- ENTRIES SUPPLIED -
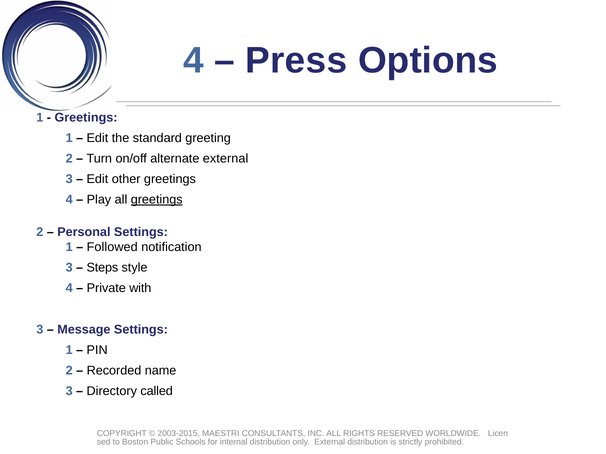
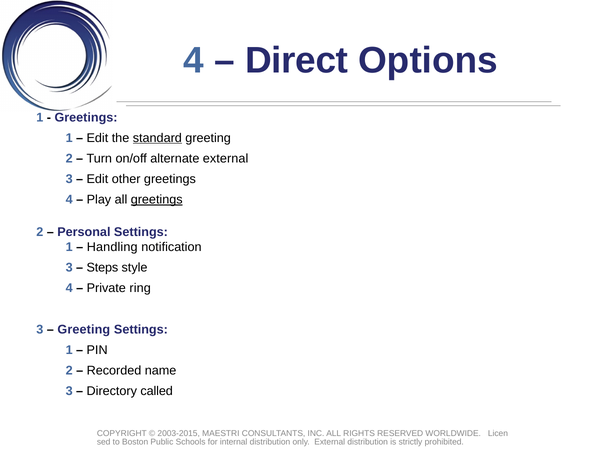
Press: Press -> Direct
standard underline: none -> present
Followed: Followed -> Handling
with: with -> ring
Message at (84, 330): Message -> Greeting
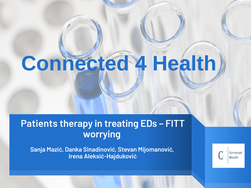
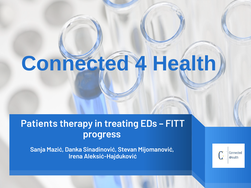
worrying: worrying -> progress
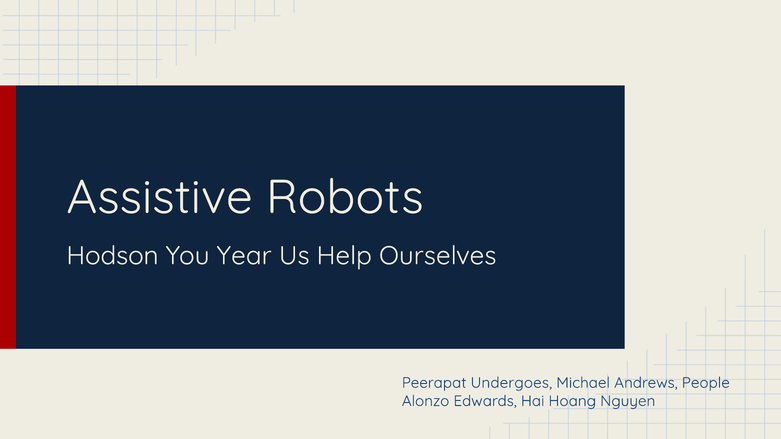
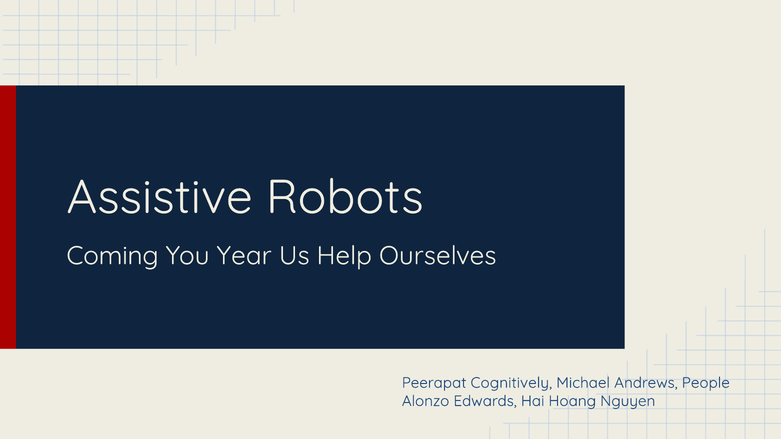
Hodson: Hodson -> Coming
Undergoes: Undergoes -> Cognitively
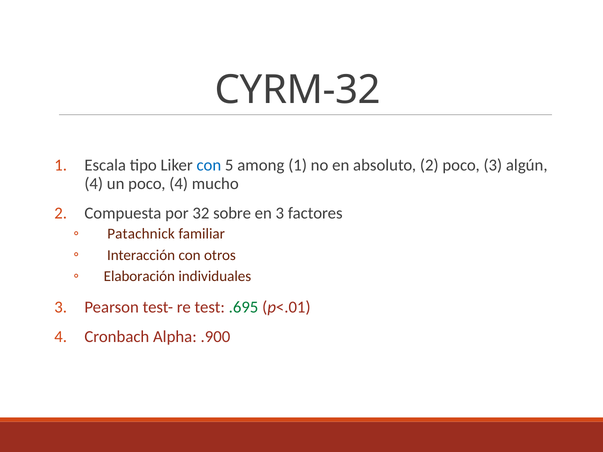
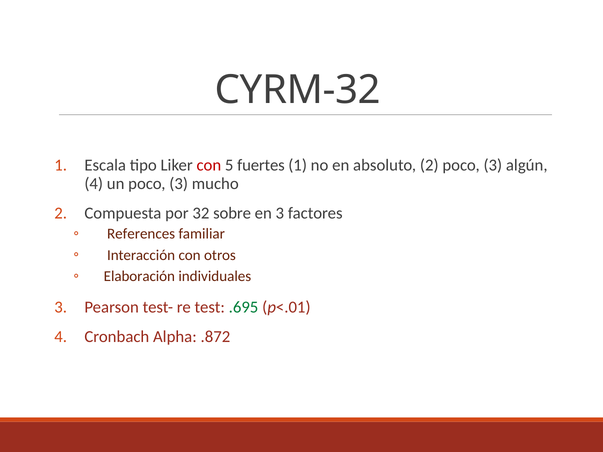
con at (209, 166) colour: blue -> red
among: among -> fuertes
un poco 4: 4 -> 3
Patachnick: Patachnick -> References
.900: .900 -> .872
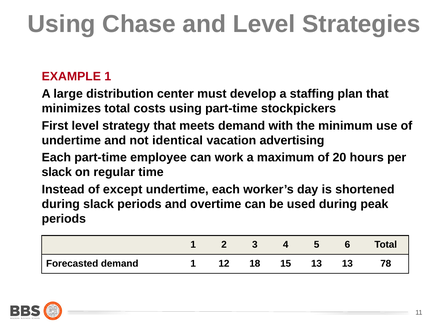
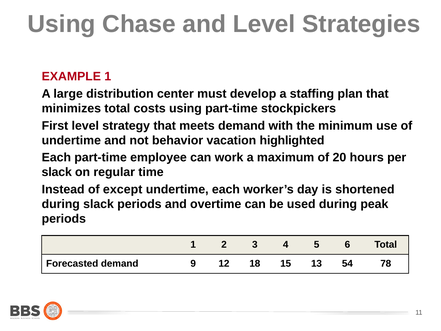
identical: identical -> behavior
advertising: advertising -> highlighted
demand 1: 1 -> 9
13 13: 13 -> 54
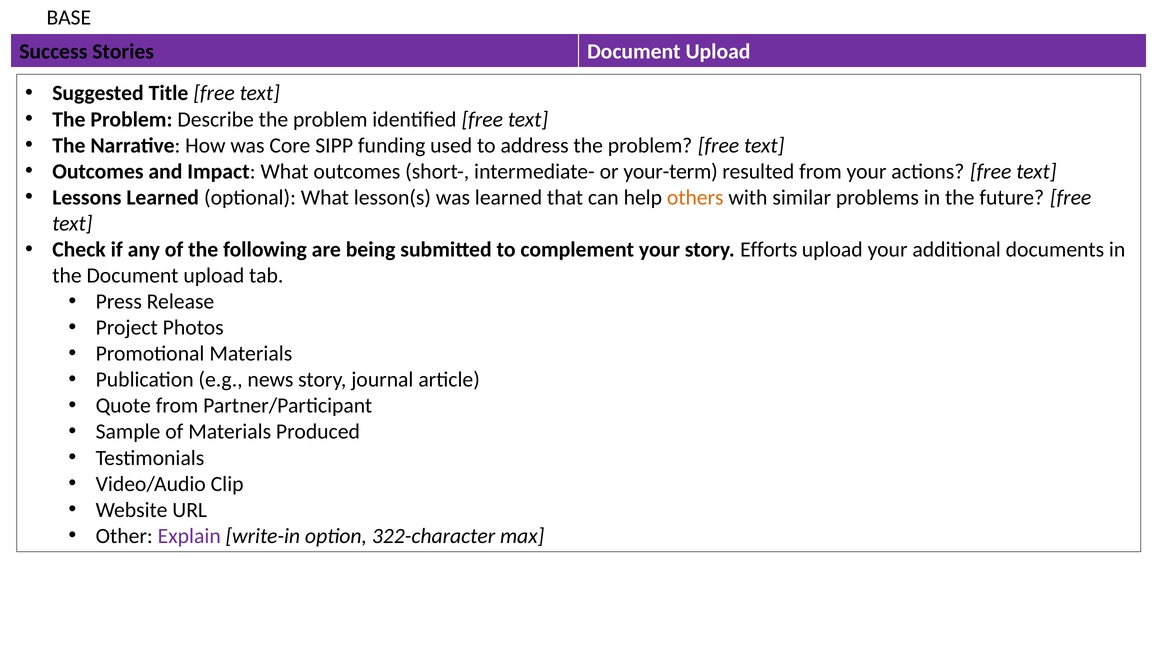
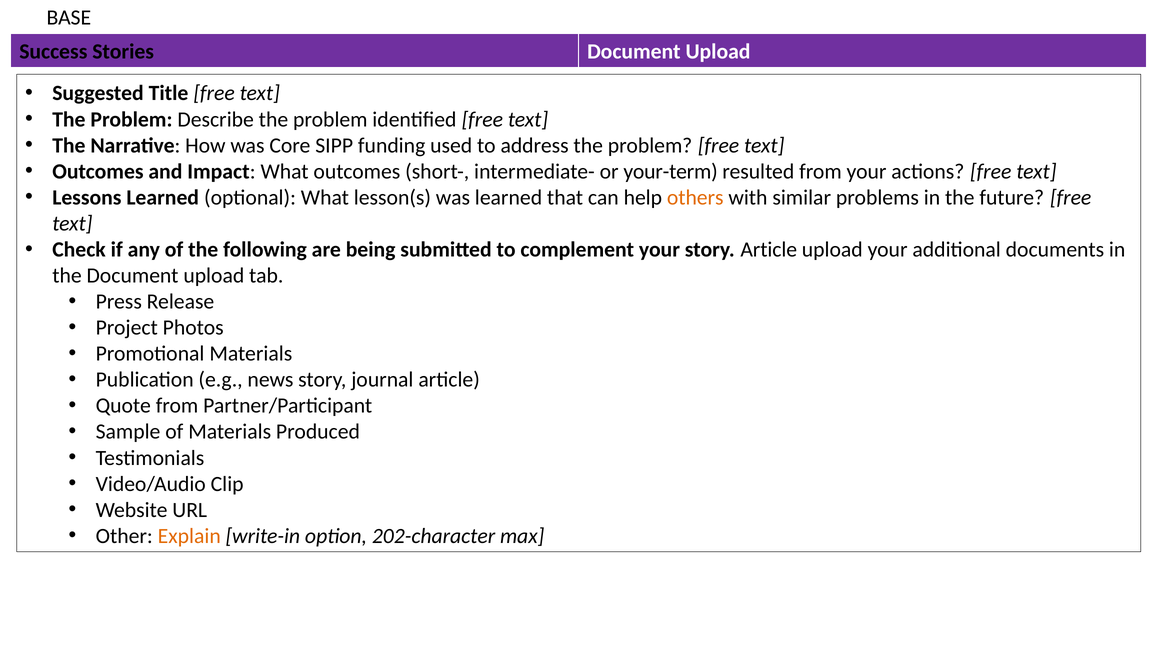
story Efforts: Efforts -> Article
Explain colour: purple -> orange
322-character: 322-character -> 202-character
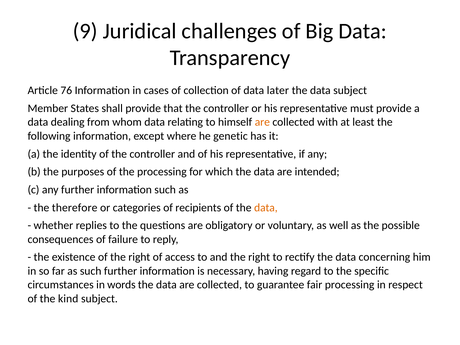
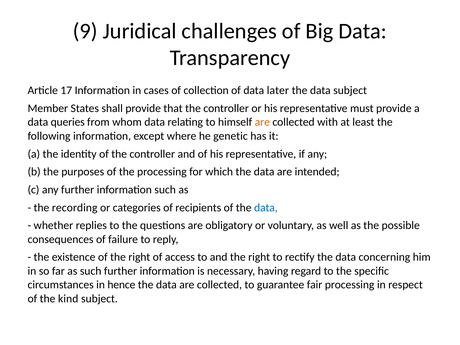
76: 76 -> 17
dealing: dealing -> queries
therefore: therefore -> recording
data at (266, 208) colour: orange -> blue
words: words -> hence
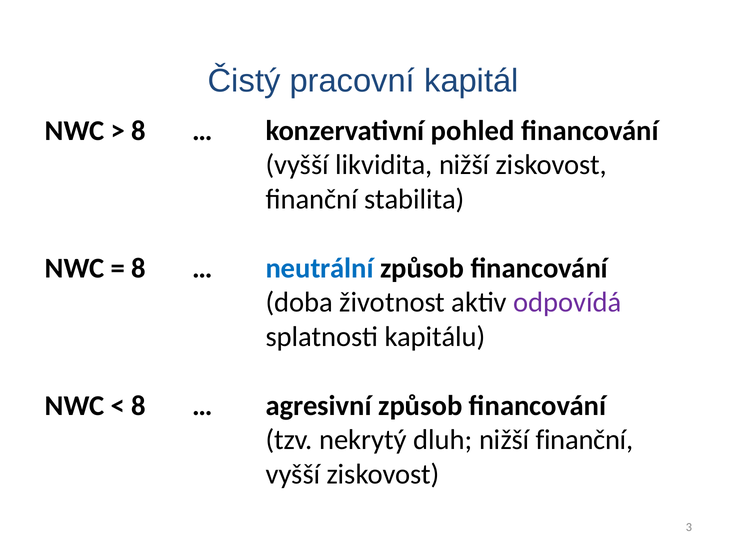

- WORK TO DO -
Convert every line in the records above into a JSON list of strings, one string per line. Leave out the pictures and any blank lines.

- EXERCISE RESULT -
[
  "Press: Press -> Direct",
  "standard underline: none -> present",
  "Followed: Followed -> Handling",
  "with: with -> ring",
  "Message at (84, 330): Message -> Greeting",
  "worrying: worrying -> progress",
  "Hodson: Hodson -> Coming",
  "Undergoes: Undergoes -> Cognitively",
  "con at (209, 166) colour: blue -> red",
  "among: among -> fuertes",
  "un poco 4: 4 -> 3",
  "Patachnick: Patachnick -> References",
  ".900: .900 -> .872",
  "identical: identical -> behavior",
  "advertising: advertising -> highlighted",
  "demand 1: 1 -> 9",
  "13 13: 13 -> 54",
  "story Efforts: Efforts -> Article",
  "Explain colour: purple -> orange",
  "322-character: 322-character -> 202-character",
  "76: 76 -> 17",
  "dealing: dealing -> queries",
  "therefore: therefore -> recording",
  "data at (266, 208) colour: orange -> blue",
  "words: words -> hence"
]